Logistic Regression

3. Logistic RegressionΒΆ

Objectives

  • Understand the basic concepts of logistic regression.

  • Apply logistic regression to real data.

  • Evaluate the performance of a logistic regression model.

  • Interpret the results of a logistic regression.

Expected time to complete: 2.5 hours

The linear regression model discussed in Linear regression assumes that the response variable \(y\) is quantitative. But in many situations, the response variable is instead qualitative. In this chapter, we will study approaches for predicting qualitative responses, a process that is known as classification. There are many possible classification techniques, or classifiers, that can be used to predict a qualitative response. In this chapter, we will focus on logistic regression, which is a classification technique that is commonly used for binary classification, i.e. to predict a binary response, a response with only two possible outcomes such as pass/fail, win/lose, alive/dead or healthy/sick.

Ingredients

  • Input: features of data samples.

  • Output: class labels of data samples.

  • Model: transform the class label probability ranging from 0 to 1 to a range from -\(\infty\), to \(\infty\) using the logit function and fit a line (or plane/hyperplane), i.e. a linear regression model, to the transformed training data and map the value on the fitted line (or plane/hyperplane) for the test data to its corresponding class label probability via the logistic (sigmoid, inverse logit) function.

    • Hyperparameter(s): None (unless using regularisation).

    • Parameter(s): the intercept(s) and slope(s) of the fitted line (or plane/hyperplane), also known as the bias(es) and weight(s), respectively.

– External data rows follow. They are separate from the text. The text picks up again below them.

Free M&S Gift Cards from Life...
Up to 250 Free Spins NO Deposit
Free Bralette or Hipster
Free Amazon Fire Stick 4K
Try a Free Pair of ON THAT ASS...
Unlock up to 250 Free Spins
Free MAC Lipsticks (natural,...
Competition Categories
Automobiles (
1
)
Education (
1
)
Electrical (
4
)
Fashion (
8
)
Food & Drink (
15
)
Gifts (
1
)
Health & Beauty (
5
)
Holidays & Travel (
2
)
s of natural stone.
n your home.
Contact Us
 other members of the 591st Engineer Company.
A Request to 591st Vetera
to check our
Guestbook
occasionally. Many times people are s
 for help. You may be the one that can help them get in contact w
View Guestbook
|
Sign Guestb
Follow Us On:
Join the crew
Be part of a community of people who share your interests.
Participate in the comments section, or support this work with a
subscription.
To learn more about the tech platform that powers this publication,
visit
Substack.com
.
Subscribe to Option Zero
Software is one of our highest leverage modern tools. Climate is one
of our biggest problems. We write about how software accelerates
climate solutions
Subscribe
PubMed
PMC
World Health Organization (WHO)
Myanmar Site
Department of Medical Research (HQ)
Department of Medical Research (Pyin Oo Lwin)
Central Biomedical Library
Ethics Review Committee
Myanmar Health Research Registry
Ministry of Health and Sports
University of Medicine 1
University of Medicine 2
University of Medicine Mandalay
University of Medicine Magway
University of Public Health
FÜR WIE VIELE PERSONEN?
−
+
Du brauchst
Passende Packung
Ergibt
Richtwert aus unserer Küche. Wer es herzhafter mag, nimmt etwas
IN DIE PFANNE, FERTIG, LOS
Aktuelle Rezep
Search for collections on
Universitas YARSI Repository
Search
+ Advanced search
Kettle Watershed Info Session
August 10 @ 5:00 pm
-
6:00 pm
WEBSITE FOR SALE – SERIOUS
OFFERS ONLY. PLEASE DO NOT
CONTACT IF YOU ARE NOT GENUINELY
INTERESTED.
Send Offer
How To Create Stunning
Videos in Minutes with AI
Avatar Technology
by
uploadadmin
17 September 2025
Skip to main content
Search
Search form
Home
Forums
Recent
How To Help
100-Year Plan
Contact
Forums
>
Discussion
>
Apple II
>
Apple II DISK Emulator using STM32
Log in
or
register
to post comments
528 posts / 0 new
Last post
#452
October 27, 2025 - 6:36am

  • Loss function: maximise the joint likelihood (probability) of the class labels for the training data points.

  • Learning algorithm: Gradient descent on the negative log likelihood (or cross-entropy).

System transparency

System logic

  • Condition to produce certain output: to produce a positive label with a probability \(p\), or equivalently a negative label with a probability \((1-p)\), transform the probability \(p\) to a real value \(\mathrm{logit}(p)\) via the logit function, locate this value \(\mathrm{logit}(p)\) on the fitted line (or plane/hyperplane) and then find the corresponding input \(x\) (or \(\mathbf{x}\)) value.